Infections after orthopedic surgery are a serious challenge, even in tertiary centers. Bacteria such as Streptococcus and Pseudomonas can form sections of necrotic bone where there is low penetrance by antibiotics, given the limited vasculature. In most cases, biofilms form and limit the efficacy of antibiotics.
The FDA has approved antibiotic-eluting bone cement spacers to treat these infections. However, none of the drugs used—vancomycin, gentamicin, tobramycin, or clindamycin—were originally developed for local delivery from bone cement. Furthermore, resistance has emerged against these antibiotics.
Researchers at Brigham and Women’s Hospital rationally designed a new antibiotic, VCD-077, to be physiochemically compatible with standard bone cement for local treatment of orthopedic infections with much less chance of resistance. Hae Lin Jang, PhD, principal investigator of the Jang Laboratory for Developing Advanced Biomaterials and Biotechnologies in the Center for Engineered Therapeutics at the Brigham, Shiladitya Sengupta, PhD, co-director of the Center, and colleagues describe proof-of-concept studies of the drug–device combination in Nature Biomedical Engineering.

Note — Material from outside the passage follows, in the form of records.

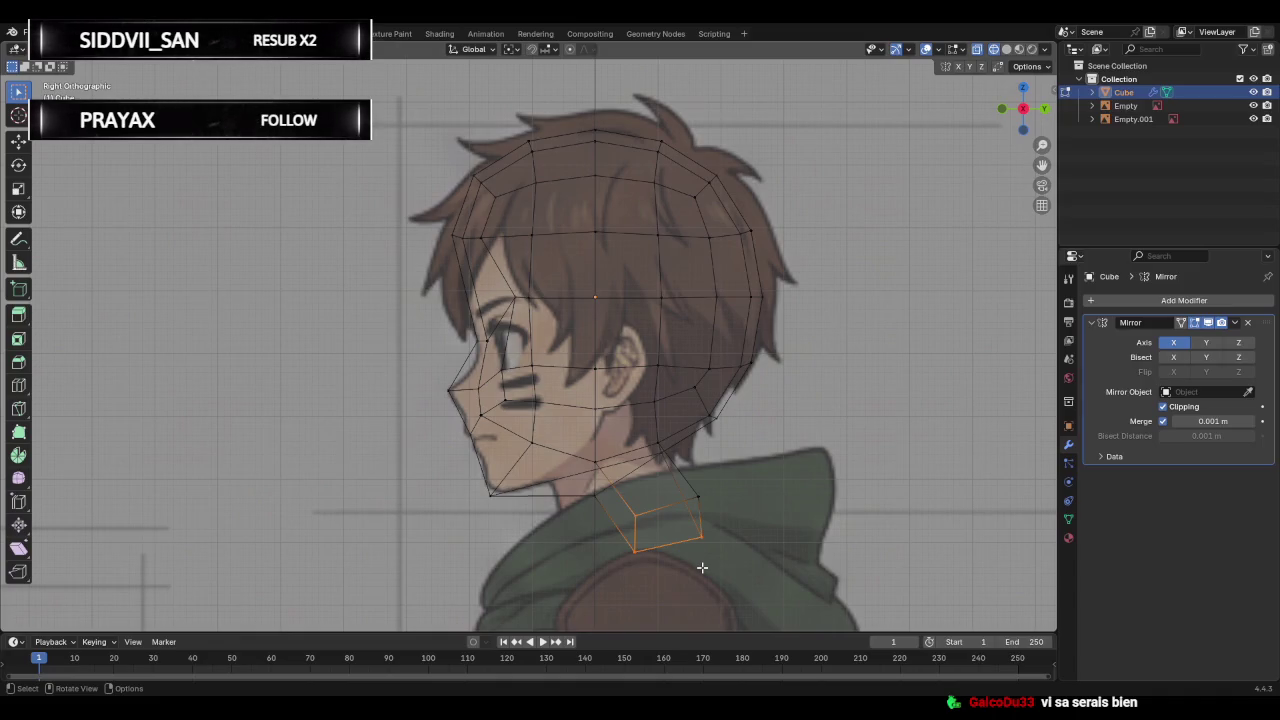
Nudge the neck's side face slightly down and right onto the reference neck.
{"action": "left_click_drag", "start_coordinate": [604, 486], "coordinate": [766, 586]}
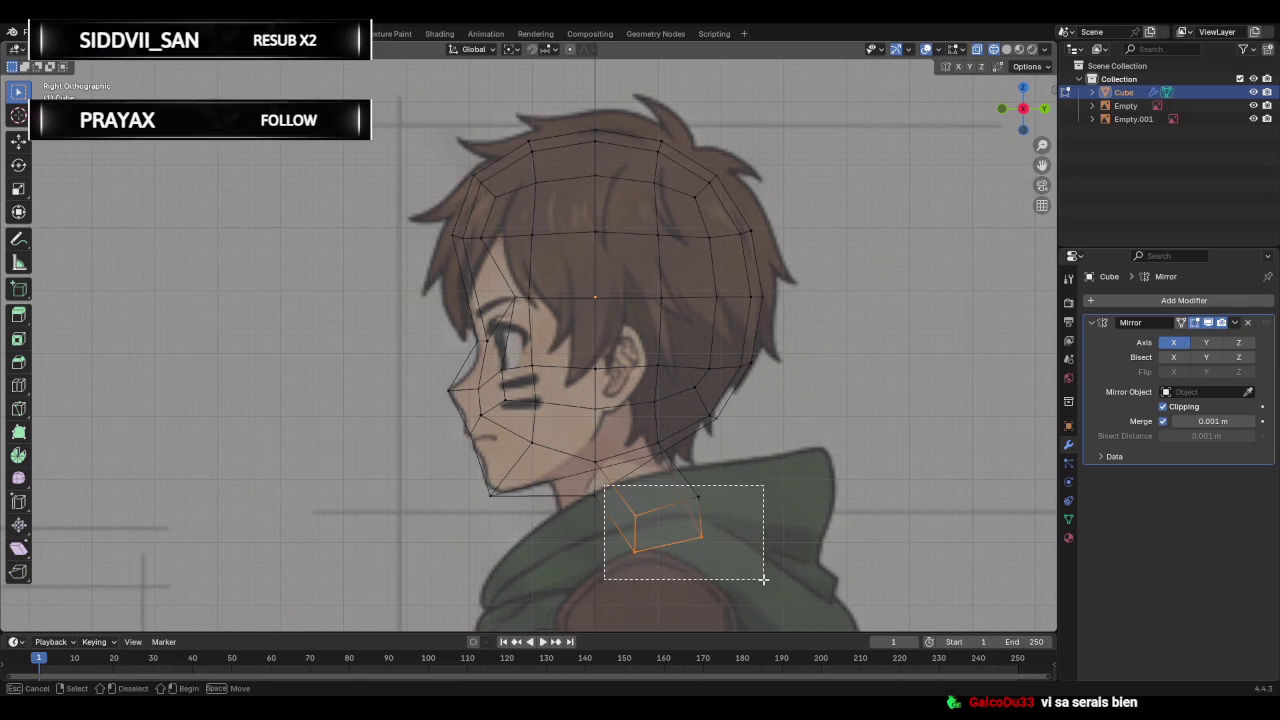
{"action": "key", "text": "g"}
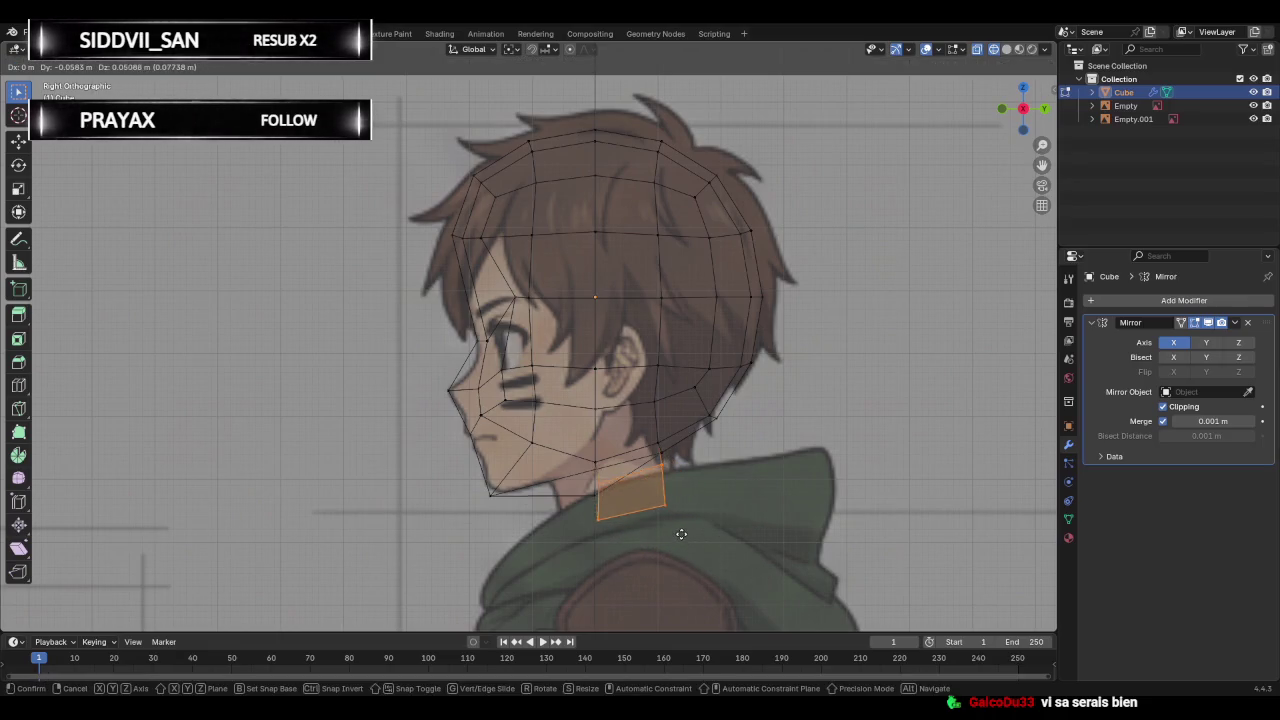
{"action": "left_click", "coordinate": [704, 540]}
{"action": "key", "text": "g"}
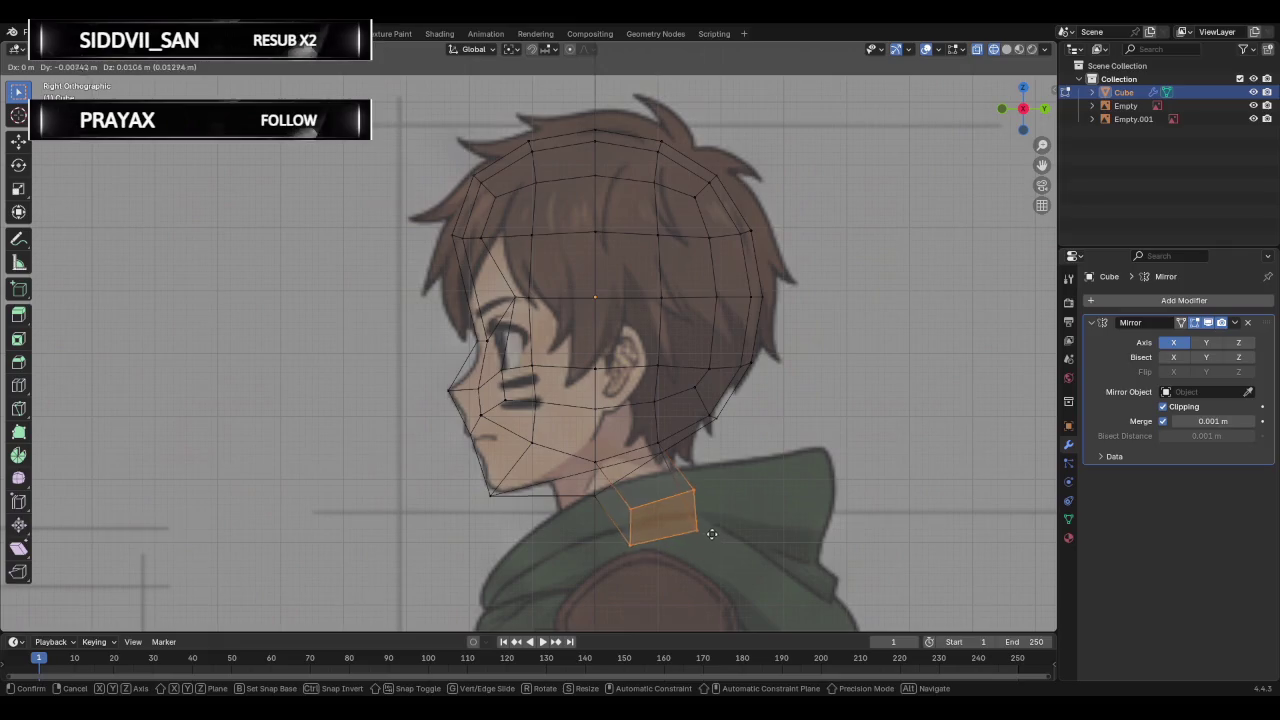
{"action": "left_click", "coordinate": [702, 540]}
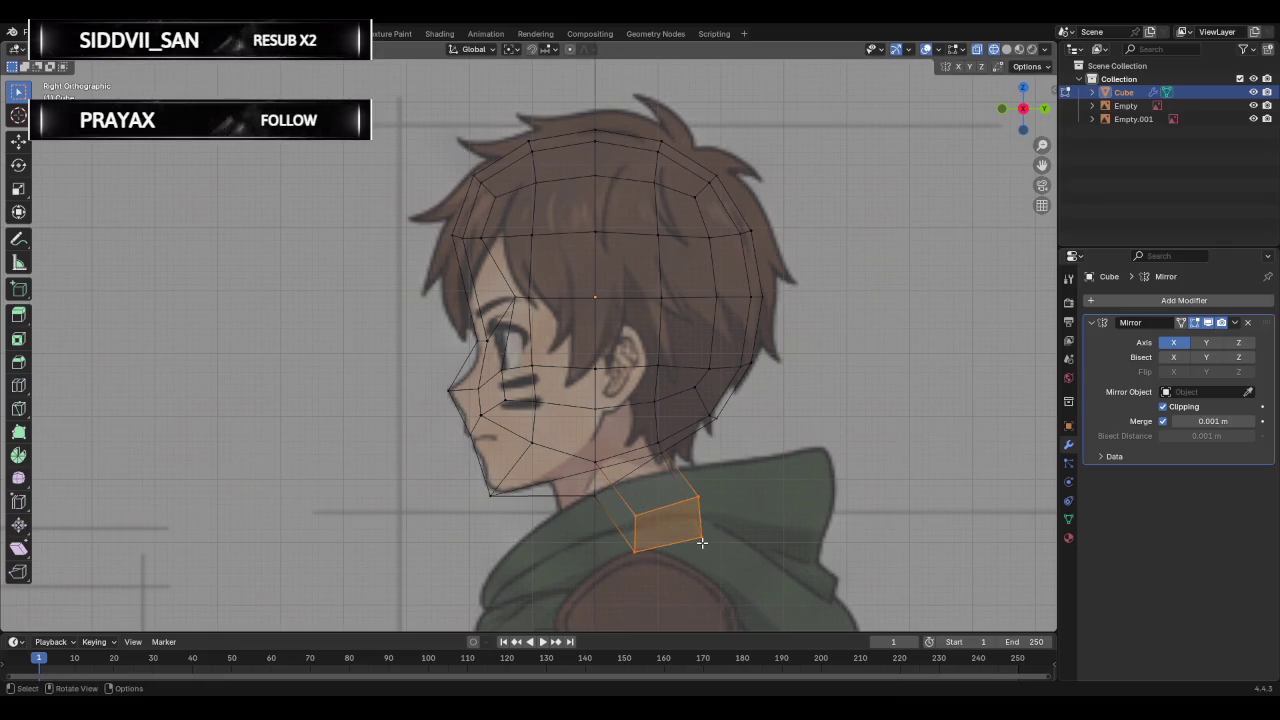
Move the bottom-left neck vertex and vertex near the chin, then hide the back-of-neck vertex.
{"action": "left_click", "coordinate": [635, 549]}
{"action": "key", "text": "g"}
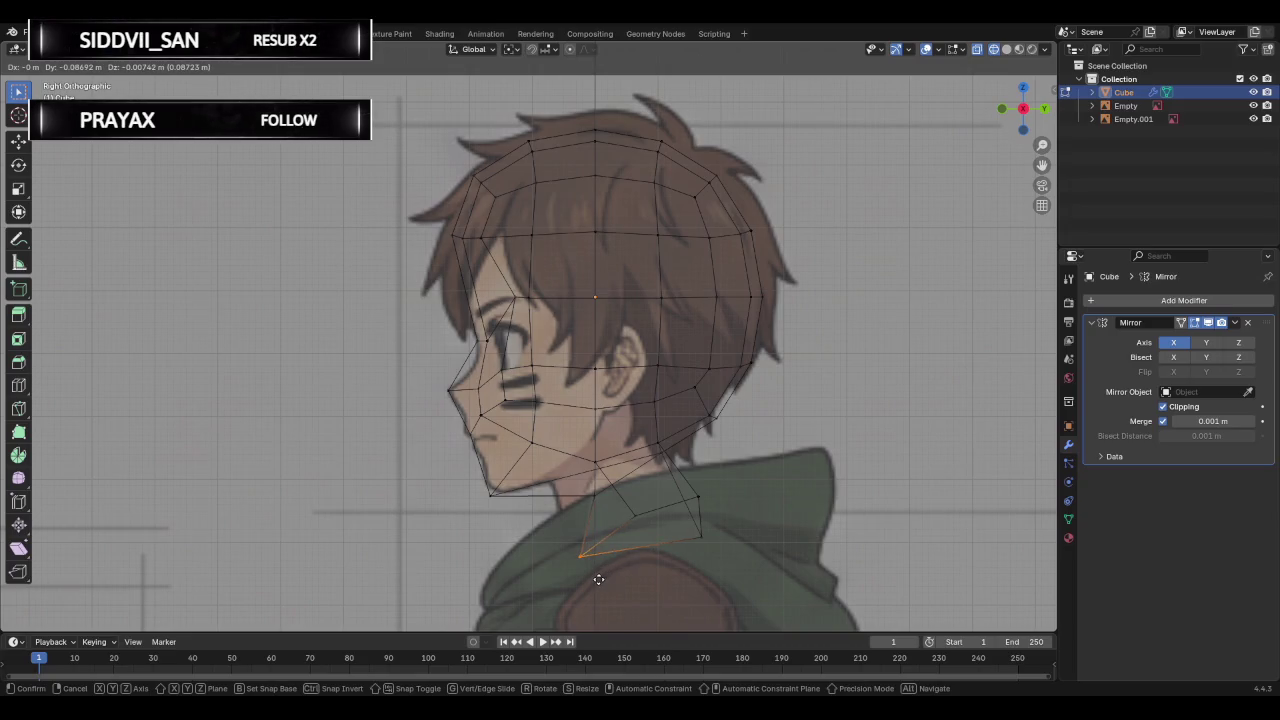
{"action": "left_click", "coordinate": [598, 579]}
{"action": "left_click", "coordinate": [586, 494]}
{"action": "key", "text": "g"}
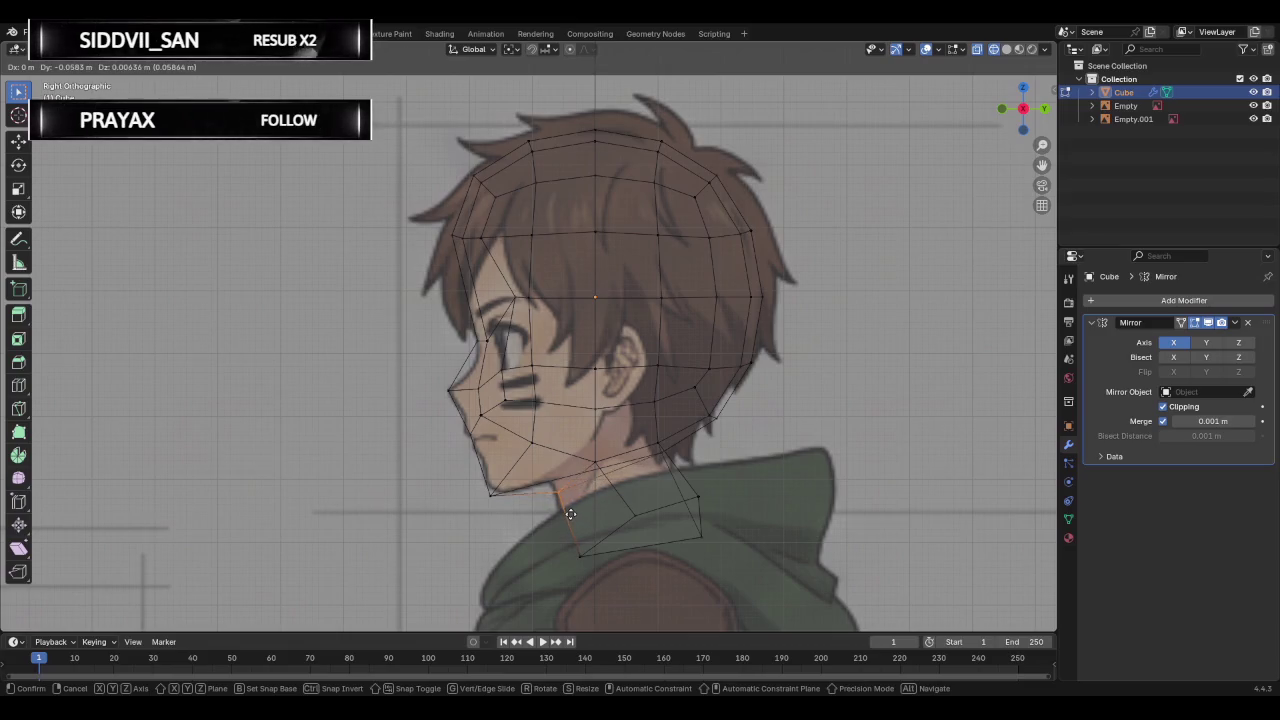
{"action": "left_click", "coordinate": [590, 518]}
{"action": "right_click", "coordinate": [603, 517]}
{"action": "key", "text": "ctrl+z"}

Development and Initial Testing
The team started by designing a “library” of novel antibiotic molecules based on fluoroquinolones, which attain high concentrations in bone.
Because bacteria can become resistant to fluoroquinolones, the researchers experimented with including two other compounds in each molecule. They reasoned that bacteria are unlikely to develop resistance if it’s necessary to mutate two distinct targets.
Of 17 molecules screened in vitro, a nitrofuran-based fluoroquinolone called VCD-077 and a nitrothiazole-based fluoroquinolone called VCD-068 exhibited the greatest inhibition of:
- Quinolone-sensitive and -resistant Staphylococcus strains
- Methicillin-resistant S. aureus
- Fluoroquinolone-resistant S. aureus (QRSA)
- Clinical isolates of QRSA that were methicillin-sensitive or -resistant
VCD-077 was the least toxic to human osteoblasts and had a wider therapeutic window, so it was selected for more research.
Further In Vitro Testing
In additional laboratory experiments, the research team found VCD-077:
- Interacted only minimally with cytochrome P450 enzymes and was associated with minimal changes in liver and kidney function
- Was more effective against biofilms than gentamicin or vancomycin
- Did not interact with polymethylmethacrylate (PMMA) bone cement
VCD-077–loaded PMMA exhibited desired drug-release kinetics, no loss of the mechanical characteristics of the bone cement, and no loss of efficacy of the drug.
In Vivo Testing
The new drug–device combination was superior to gentamicin-loaded bone cement at preventing colonization by Staphylococcus in a rat model of tibial injury. VCD-077–loaded PMMA also decreased the Staphylococcus infection load in a rat model of chronic osteomyelitis, comparing favorably with gentamicin- and rifampin-loaded bone cement.
Furthermore, VCD-077 in bone cement resulted in local concentrations of the drug that exceeded the minimum inhibitory concentrations, which is desirable to retard the development of resistant strains in addition to killing bacteria. Systemic concentrations were below detectable limits.
Toward Clinical Translation
PMMA is already FDA-approved and the gold standard for use in orthopedic procedures. That will speed regulatory approval of the innovative combination product if it proves clinically safe and effective.
Local application of VCD-077-loaded bone cement could emerge as a next-generation therapy that integrates bone-specialized local delivery with minimal systemic exposure, consistent with emerging guidelines for antibiotics stewardship.